◆ **How to complete this task**
Wherever the word "fBgfsc" appears in a line of the records, copy that line.

◆ **Dataset**
-- Opening Marker --
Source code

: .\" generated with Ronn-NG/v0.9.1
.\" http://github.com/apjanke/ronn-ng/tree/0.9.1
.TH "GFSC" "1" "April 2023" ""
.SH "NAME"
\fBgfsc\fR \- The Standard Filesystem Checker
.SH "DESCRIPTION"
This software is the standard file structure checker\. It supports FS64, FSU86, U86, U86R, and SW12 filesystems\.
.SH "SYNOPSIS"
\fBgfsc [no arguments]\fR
-- Closing Marker --
◆ **Solution to this task**
\fBgfsc\fR \- The Standard Filesystem Checker
\fBgfsc [no arguments]\fR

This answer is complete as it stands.